TOKYO (AP) – Helicopters, boats, and thousands of troops were deployed across Japan to rescue people stranded in flooded homes as the death toll from ferocious typhoon “Hagibis” climbed to at least 19 with more than a dozen missing yesterday.
One woman fell to her death from a rescue helicopter.
Public broadcaster NHK said 14 rivers across the nation had flooded, some spilling out in more than one spot.
The Tokyo Fire Department said a woman in her 70s was accidentally dropped 40 meters to the ground while being transported into a rescue helicopter in Iwaki city in Fukushima prefecture, a northern area devastated by the typhoon.

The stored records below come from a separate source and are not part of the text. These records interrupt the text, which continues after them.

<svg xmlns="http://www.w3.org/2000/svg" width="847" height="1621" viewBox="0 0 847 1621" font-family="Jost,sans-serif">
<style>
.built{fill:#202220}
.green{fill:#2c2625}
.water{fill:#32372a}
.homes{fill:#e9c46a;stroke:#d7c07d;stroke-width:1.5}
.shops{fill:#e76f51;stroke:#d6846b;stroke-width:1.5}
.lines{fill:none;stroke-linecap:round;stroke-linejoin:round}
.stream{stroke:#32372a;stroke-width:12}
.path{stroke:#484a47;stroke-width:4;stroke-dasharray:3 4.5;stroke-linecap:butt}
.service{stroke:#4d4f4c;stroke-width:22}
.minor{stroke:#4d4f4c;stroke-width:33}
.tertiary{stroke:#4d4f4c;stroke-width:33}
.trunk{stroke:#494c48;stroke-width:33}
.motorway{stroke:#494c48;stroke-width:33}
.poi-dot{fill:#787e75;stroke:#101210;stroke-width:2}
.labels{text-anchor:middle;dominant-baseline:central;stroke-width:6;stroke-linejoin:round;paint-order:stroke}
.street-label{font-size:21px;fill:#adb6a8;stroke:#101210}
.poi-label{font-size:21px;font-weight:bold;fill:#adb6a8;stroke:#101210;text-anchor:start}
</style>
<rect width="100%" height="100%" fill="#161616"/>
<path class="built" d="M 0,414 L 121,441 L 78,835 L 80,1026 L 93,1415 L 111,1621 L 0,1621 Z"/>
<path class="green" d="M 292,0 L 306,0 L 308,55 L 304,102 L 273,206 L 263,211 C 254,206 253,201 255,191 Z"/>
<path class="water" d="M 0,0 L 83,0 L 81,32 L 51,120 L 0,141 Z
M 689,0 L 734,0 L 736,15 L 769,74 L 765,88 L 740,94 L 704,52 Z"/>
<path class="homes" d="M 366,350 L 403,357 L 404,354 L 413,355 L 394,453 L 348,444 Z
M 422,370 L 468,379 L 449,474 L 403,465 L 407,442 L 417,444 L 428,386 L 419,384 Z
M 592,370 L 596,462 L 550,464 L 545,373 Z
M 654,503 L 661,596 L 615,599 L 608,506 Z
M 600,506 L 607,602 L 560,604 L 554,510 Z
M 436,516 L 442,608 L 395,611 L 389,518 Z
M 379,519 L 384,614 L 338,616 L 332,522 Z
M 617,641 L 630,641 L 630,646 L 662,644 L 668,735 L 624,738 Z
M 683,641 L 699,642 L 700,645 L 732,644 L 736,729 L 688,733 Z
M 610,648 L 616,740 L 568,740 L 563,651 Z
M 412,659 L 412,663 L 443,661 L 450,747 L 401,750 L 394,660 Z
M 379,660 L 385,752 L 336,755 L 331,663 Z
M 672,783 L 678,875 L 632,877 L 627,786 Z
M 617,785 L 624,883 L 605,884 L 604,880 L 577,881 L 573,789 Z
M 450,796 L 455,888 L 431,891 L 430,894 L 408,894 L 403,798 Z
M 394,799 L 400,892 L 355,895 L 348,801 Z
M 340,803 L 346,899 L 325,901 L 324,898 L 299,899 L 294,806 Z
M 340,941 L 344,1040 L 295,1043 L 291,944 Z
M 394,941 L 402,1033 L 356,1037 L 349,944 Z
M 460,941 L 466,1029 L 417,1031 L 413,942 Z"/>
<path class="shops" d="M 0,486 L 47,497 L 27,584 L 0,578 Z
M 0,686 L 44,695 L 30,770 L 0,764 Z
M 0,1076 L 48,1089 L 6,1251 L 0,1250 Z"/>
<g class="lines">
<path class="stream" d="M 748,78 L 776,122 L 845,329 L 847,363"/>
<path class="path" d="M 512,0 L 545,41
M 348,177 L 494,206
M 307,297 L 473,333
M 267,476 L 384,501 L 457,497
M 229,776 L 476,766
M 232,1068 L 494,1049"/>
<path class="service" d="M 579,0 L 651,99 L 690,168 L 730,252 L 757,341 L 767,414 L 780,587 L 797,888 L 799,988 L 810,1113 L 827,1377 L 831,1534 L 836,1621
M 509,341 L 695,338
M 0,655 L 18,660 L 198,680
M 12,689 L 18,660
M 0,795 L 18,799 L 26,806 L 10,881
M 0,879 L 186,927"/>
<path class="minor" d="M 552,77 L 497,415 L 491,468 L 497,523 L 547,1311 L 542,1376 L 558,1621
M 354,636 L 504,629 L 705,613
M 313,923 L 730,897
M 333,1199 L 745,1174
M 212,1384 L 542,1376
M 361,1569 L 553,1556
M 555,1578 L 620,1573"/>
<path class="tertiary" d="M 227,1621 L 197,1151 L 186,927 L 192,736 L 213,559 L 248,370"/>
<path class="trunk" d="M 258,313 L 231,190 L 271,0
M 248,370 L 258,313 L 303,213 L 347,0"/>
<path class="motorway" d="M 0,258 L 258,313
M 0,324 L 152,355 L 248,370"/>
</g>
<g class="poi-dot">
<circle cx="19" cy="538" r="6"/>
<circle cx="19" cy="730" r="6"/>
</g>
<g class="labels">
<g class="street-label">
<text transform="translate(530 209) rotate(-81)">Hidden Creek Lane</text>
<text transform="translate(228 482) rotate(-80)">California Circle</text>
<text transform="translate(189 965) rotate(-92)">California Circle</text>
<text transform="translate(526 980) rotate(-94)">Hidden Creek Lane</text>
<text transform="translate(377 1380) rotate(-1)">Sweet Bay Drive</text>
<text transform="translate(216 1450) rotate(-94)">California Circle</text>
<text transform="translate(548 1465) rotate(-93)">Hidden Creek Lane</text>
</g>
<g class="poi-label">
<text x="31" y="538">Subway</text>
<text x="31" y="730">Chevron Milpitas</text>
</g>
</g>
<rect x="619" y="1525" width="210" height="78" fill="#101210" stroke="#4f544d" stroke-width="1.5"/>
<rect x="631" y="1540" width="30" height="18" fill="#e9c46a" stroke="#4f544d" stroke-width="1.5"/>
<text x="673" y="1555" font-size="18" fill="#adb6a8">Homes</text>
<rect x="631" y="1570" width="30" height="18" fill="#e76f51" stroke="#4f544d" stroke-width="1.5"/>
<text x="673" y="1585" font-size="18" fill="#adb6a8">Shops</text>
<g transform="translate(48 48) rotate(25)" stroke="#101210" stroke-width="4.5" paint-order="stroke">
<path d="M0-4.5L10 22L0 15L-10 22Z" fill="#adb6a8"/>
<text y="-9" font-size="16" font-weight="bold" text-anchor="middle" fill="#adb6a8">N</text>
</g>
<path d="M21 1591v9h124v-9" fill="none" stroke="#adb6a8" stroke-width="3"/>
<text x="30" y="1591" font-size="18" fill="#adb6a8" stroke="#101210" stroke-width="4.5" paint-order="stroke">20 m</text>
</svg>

She was rushed to a hospital but died, a department official said.
The casualty toll was compiled by Kyodo News service and was higher than one given by the government spokesman earlier yesterday, a day after Hagibis made landfall south of Tokyo and battered central and northern Japan with torrents of rain and powerful gusts of wind. The typhoon was downgraded to a tropical storm yesterday.

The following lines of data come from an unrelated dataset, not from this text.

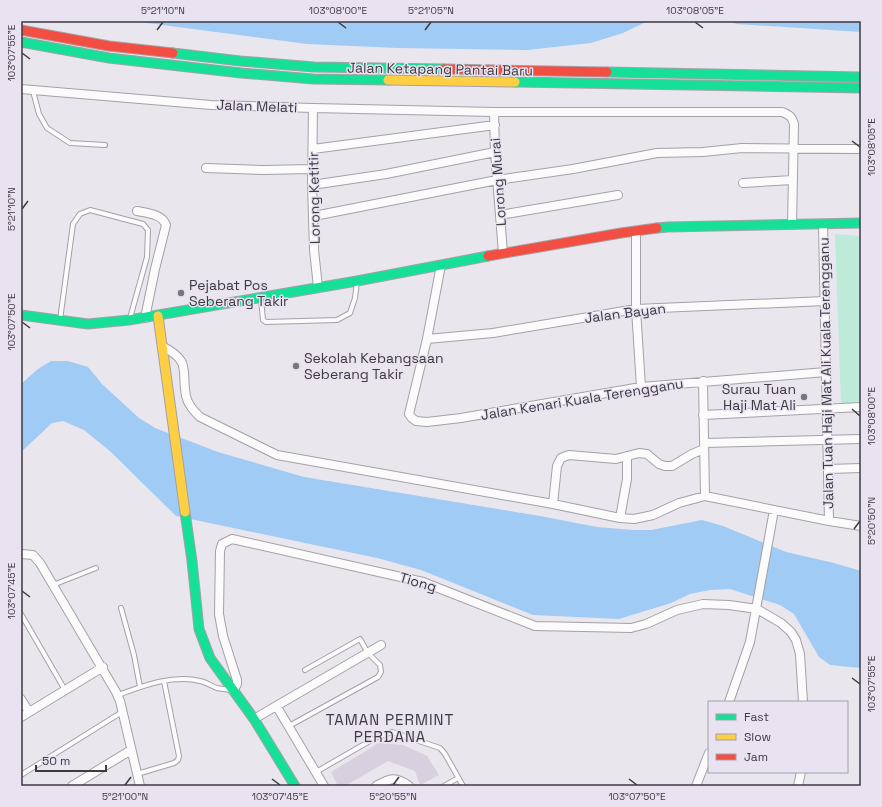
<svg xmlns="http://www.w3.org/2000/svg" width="882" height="807" font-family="'Space Grotesk',sans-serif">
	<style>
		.green { fill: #beead9 }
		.water { fill: #9fcbf4 }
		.building { fill: #d7d0de }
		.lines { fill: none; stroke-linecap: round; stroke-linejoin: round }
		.lane-casing { stroke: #a4a1a7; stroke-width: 6 }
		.street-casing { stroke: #a4a1a7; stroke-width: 10 }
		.fast-casing { stroke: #a4a1a7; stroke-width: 11 }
		.slow-casing { stroke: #a4a1a7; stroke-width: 11 }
		.jam-casing { stroke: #a4a1a7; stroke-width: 11 }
		.lane { stroke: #fcfbfc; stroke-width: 4 }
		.street { stroke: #fcfbfc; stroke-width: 8 }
		.fast { stroke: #16e098; stroke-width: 9 }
		.slow { stroke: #ffcf43; stroke-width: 9 }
		.jam { stroke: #f24e42; stroke-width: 9 }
		.ticks { fill: none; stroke: #3d3a40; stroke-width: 1.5 }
		.poi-dot { fill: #79767d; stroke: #e9e2f1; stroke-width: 1.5 }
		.labels { text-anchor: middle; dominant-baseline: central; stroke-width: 3; stroke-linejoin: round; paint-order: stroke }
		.street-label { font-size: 14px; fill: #3d3a40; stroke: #e9e2f1 }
		.poi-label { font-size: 14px; fill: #3d3a40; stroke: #e9e2f1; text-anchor: start }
		.neighbourhood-label { font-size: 15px; letter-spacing: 1px; fill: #3d3a40; stroke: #e9e2f1 }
		.neatline { fill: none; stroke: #3d3a40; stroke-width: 1.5 }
		.ticks-label { font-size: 10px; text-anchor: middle; fill: #3d3a40 }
	</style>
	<rect width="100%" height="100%" fill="#e9e6ee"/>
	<path class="green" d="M835,234L861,236V402L841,404Z"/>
	<path class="water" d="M132,21H648L623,33L591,43L527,50L398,48L307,44Z
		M727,21H861V32L737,24Z
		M51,361H68L88,367L102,384L139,418L155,428L218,452L304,477L540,516L597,527L632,530H651L702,520L723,526L786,552L834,563L861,571V668L830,665L819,657L794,614L780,605L730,589L710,590L690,594L671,603L619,619L533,615L421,570L377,558L176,516L111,452L84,430L63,421L52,423L21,452V384L38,369Z"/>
	<path class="building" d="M379,743L403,745L427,756L439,775L420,785L415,771L388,761L345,786H338L331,772Z"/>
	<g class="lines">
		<g class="lane-casing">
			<path id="lane" d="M33,91L39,114L47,128L70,143L105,145
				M261,299L263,320L266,322L337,320L350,313L355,298L357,282
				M60,320L73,224L80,214L90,210L143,224L148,230L147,257L130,318
				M53,585L96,568
				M121,608L134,655L140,687
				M21,614L65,690
				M118,695C143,686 173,674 200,681C206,682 211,686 217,688C221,689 226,689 230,690
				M289,726L378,677L381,672L380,665L368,653L360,639L305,670
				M316,772L375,738L392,732L440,748L445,754L463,786
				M137,774L174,763L178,760L179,756L164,681
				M21,775L122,712
				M444,786L458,778"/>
		</g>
		<g class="street-casing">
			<path id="street" d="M21,89L211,105L313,108L494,112H782C790,115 792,117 794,124L792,225
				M313,108L312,185L314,250L318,287
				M494,112L495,152L503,253
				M313,149L495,125
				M206,168L264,170L311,169
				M743,183L793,180
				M312,185L386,174L495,152
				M137,211C147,213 162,214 166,225L155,269L145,318
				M500,215L618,195
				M314,216L497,180L573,169L657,153L703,152L742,148L861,149
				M823,224L829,521
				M636,231V309L641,387
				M441,265L427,339L409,414L412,418L416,421L427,422L461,418L641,387L826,372
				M427,339L493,333L636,309L825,301
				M162,346C192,362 181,369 186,396C188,405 194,411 200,417L277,455L553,504L620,518L634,519L653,515L679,503L705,496L829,521L861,526
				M703,381L705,496
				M703,415L861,407
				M704,443L861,439
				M828,469L861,468
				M553,504L557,466L561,458L569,455L616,459L639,453L647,454L659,464L665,466H672L692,454L704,449
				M620,518L627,479V456
				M21,554L33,555L40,563L116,692L120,701L140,786
				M233,691L237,684V680L223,636L219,614L220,551L222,544L232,539L423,582L535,626L631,628L646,624L677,610L703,604L729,605L757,609L781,623L791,632L796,640L800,654L803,702
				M21,699L29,712
				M729,702L750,642L774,510
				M277,707L324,786
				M21,717L103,667
				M254,719L381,645
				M72,786L131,750
				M376,786C390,778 396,776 409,786
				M696,786L709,753
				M798,786L801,772"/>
		</g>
		<g class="fast-casing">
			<path id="fast" d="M21,42L109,58L241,73L313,79L388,80
				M173,53L240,61L314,67L444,69
				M607,72L861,77
				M515,82L861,88
				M657,228L668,227L861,223
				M21,315L88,324L129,320L357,281L488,256
				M185,512L192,561L199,629L210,658L254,719L295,786"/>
		</g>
		<g class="slow-casing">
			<path id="slow" d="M388,80L515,82
				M158,316L185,512"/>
		</g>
		<g class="jam-casing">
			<path id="jam" d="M21,30L109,46L173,53
				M444,69L607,72
				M488,256L621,233L657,228"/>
		</g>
		<use href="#lane" class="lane"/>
		<use href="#street" class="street"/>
		<use href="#fast" class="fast"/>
		<use href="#slow" class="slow"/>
		<use href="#jam" class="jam"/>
	</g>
	<path class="ticks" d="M338,22L346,28M695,22L703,28M157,30L163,22M425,30L431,22M22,53L30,59M852,141L860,147M22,209L28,201M22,322L30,328M852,409L860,416M854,529L860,521M22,591L30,597M852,678L860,684M272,779L280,785M629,779L637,785M125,785L131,777M393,785L399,777"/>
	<g class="poi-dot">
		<circle cx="181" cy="293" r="4"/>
		<circle cx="296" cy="366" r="4"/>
		<circle cx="804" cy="397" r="4"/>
	</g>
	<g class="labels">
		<g class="street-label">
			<text transform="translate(440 69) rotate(1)">Jalan Ketapang Pantai Baru</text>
			<text transform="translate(257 106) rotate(2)">Jalan Melati</text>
			<text transform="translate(498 182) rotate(-94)">Lorong Murai</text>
			<text transform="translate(314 198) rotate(-91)">Lorong Ketitir</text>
			<text transform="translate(625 313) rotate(-7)">Jalan Bayan</text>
			<text transform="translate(826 373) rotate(-91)">Jalan Tuan Haji Mat Ali Kuala Terengganu</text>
			<text transform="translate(582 399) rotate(-9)">Jalan Kenari Kuala Terengganu</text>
			<text transform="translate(418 582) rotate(16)">Tiong</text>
		</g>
		<g class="poi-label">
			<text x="189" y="285">Pejabat Pos<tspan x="189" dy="16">Seberang Takir</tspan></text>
			<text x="304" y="358">Sekolah Kebangsaan<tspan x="304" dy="16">Seberang Takir</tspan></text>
			<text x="796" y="389" text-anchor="end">Surau Tuan<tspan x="796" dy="16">Haji Mat Ali</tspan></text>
		</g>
		<g class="neighbourhood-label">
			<text x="390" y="719">TAMAN PERMINT<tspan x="390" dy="17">PERDANA</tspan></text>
		</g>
	</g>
	<rect width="882" height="807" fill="none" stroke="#e9e2f1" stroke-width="44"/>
	<rect x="708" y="701" width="140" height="72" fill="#e9e2f1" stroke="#a49faa"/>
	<rect x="716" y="714" width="20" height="6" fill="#16e098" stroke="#a49faa"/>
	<text x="744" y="721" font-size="12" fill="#3d3a40">Fast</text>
	<rect x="716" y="734" width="20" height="6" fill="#ffcf43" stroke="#a49faa"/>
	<text x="744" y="741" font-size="12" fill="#3d3a40">Slow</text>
	<rect x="716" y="754" width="20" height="6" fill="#f24e42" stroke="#a49faa"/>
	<text x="744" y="761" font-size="12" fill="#3d3a40">Jam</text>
	<path d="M36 765v6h70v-6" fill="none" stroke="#3d3a40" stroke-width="2"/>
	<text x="42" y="765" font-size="12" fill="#3d3a40" stroke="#e9e2f1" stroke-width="3" paint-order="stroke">50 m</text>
	<rect x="22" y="22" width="838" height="763" class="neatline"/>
	<g class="ticks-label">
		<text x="163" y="14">5°21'10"N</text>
		<text x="338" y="14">103°08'00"E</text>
		<text x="431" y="14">5°21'05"N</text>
		<text x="695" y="14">103°08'05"E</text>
		<text transform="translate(11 53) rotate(-90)" y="4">103°07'55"E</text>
		<text transform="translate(871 147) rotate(-90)" y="4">103°08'05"E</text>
		<text transform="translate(11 209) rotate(-90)" y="4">5°21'10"N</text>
		<text transform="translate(11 322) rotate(-90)" y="4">103°07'50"E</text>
		<text transform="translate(871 416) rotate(-90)" y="4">103°08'00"E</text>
		<text transform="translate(871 521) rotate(-90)" y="4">5°20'50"N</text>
		<text transform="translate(11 591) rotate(-90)" y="4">103°07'45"E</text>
		<text transform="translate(871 684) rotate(-90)" y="4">103°07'55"E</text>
		<text x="125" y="800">5°21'00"N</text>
		<text x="280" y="800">103°07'45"E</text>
		<text x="393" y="800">5°20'55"N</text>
		<text x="637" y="800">103°07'50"E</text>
	</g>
</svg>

“The major typhoon has caused immense damage far and wide in eastern Japan,” government spokesman Yoshihide Suga told reporters, adding that 27,000 military troops and other rescue crews were taking part in the operation.
News footage showed a rescue helicopter hovering in a flooded area in Nagano prefecture where an embankment of the Chikuma River broke, and streams of water were continuing to spread over residential areas. The chopper plucked those stranded on the second floor of a home submerged in muddy waters.
Aerial footage showed tractors at work trying to control the flooding and several people on a rooftop, with one waving white cloth to get the attention of a helicopter. Nearby was a child’s school bag. In another part, rows of Japan’s prized bullet trains, parked in a facility, were sitting in a pool of water.